Ses amis d’Hanoï, comme ceux de Saigon, de Phnom Penh, de Hué, de Vientiane, ou bien même des petits villages, se font une joie de l’accueillir à chacun de ses venues.

      Tuong tient fermement son gouvernail en main et songe à tout cela. Il contemple la silhouette de son ami qui se découpe dans le soleil couchant. Une image du passé surgit de sa mémoire : il y a bien des décennies, sur un autre navire que possédait Anatoàle, et dont, il en était déjà le capitaine ; oui il se souvient de la silhouette de son ami se découpant à la proue du bateau, ayant contre lui, quasiment blotti, la main enfouie dans la crinière superbe et opulente d’un lion de grande taille.

      Il sait lui le Tonkinois frontalier, né à Cao-Bang, que ces temps de Bonheur sont provisoires. Aléatoires pourrait-on dire. Il a senti et ressenti, là-bas dans la maison familiale, chez son père et sa mère, les prémices d’une lointaine mais effroyable tempête encore peu apparente. Cependant il a aperçu à quelques pas de la frontière chinoise, comme des gestes et des regards inaccoutumés dénués de gentillesse, de frontaliers ses amis. Il lui a semblé apercevoir, à plusieurs reprises, dans la lumière diffuse du crépuscule et parfois la nuit des mouvements de troupes militaires. Comme une sorte de va-et-vient, aux bruits étouffés, considérables et inquiétants de gens inconnus empruntant la grande piste à l’ouest de la ville, conduisant à la vallée du Mékong. Par sagesse ou par pudeur, il n’en a pas parlé à son « grand frère altruiste »

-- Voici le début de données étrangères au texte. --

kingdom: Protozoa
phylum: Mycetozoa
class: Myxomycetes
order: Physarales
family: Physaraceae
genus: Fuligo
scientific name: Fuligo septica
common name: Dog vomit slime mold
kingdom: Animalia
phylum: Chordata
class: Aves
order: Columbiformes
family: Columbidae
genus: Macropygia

― Anatoàle. Celui-ci ne sait pas,  que bien involontairement il se rapproche d’un foyer, aux braises invisibles, occultes, dont les flammes dévastatrices anéantiront, moralement et physiquement, ce pays et beaucoup de ces gens gracieux et attachants qui s’y trouvent depuis de nombreux siècles.

Est-ce que parmi tous ces êtres qu’il aime, il en est un ou une qui va aborder le sujet ? D’aucun se cloitre dans un mutisme prémonitoire. La peur du lendemain prend insidieusement naissance dans les esprits. Peu à peu, elle prend forme dans chaque Tonkinois frontalier, surpris par ces événements étranges. Pas un seul n’a pourtant la sensation qu’ils sont dangereux. Et pourtant…

 

      La tourmente n’est pas encore là. Mystérieusement, elle se cache, peut-être pour mieux bondir tel un tigre furieux. Les pensées négatives de nombreux êtres humains de ce merveilleux pays, vont-elles s’agglutiner pour former un torrent ou même un fleuve aux proportions gigantesques ?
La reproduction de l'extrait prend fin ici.